As interesting as the pro-name change argument may be, Zaslav may ultimately decide it’s not worth the investment in time and resources to make what is at the core a cosmetic change. And as for the other possible changes at Max discussed in this week’s newsletter, it is worth repeating: This is speculation. According to multiple sources familiar with the thinking of Warner Bros. Discover execs, very little final has been decided beyond combining HBO Max and Discovery+. So while there are strong hints that some layoffs are all but certain to hit Max’s reality-TV team, they could end up being less dramatic than what some in the reality-TV community fear.

Likewise, in terms of Max original movies, THR‘s reporting indicates those titles with lower budgets and already in the pipeline will probably be fine. Zaslav may decides to keep having his movie studio produce a slate of cost-conscious films exclusive to Max. Or he could simply decide that, moving forward, those same titles now deemed “Max Originals” will get at least some form of theatrical release, even if box-office expectations are modest. If so, that would be win-win for the film studio (it’s still making movies) and the streaming side (they’re still getting movies which will be brand new to the vast majority of subscribers).

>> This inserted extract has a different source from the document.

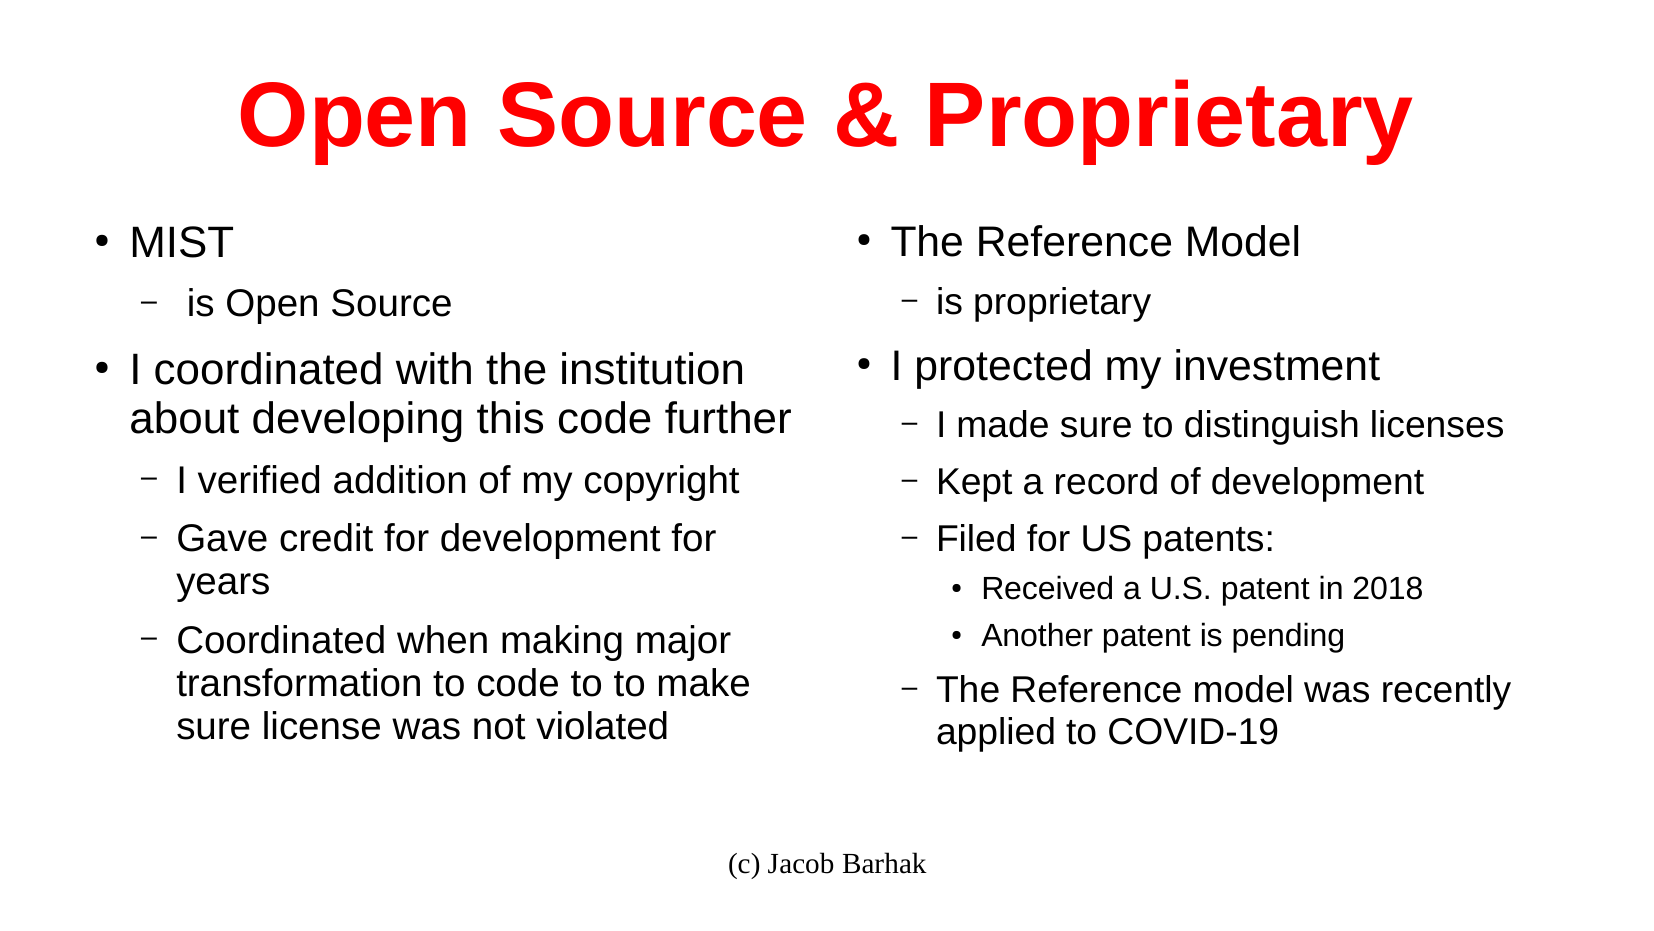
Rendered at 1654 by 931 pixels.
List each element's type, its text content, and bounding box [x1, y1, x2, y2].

What also seems unlikely to change much is the HBO Max content team run by network vet Casey Bloys, which as noted earlier has been on fire of late. Headed into next month’s Emmy nominations, the combo of HBO and HBO Max is the favorite to score the most number of noms, having just cleaned up in the just-announced TCA Awards nominations. This year has also seen the launch of several hits, including Winning Time, The Gilded Age, Julia, Our Flag Means Deathand Peacekeeper. And while it’s too soon to say how critics and audiences will react, the August arrival of House of the Dragon promises to revive at least a little bit of that game of Thrones magic.

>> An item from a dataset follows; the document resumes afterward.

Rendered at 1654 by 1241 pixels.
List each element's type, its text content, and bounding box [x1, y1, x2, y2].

Even before the streaming era, HBO has gone through periods where things have seemed a bit bumpy and observers have questioned its future (remember all those stories declaring the network toast after The Sopranos and sex and the city signed off?) It is possible that after a year of non-stop momentum, HBO Max could be in for a little bit of turbulence as new owners step into the cockpit and adjust the service’s flight plan. But as long as the streamer’s core content pipeline remains strong, and subscriber growth stays steady, it seems likely all the changes (and rumors about changes) swirling around HBO Max will end up being remembered as little more than background noise.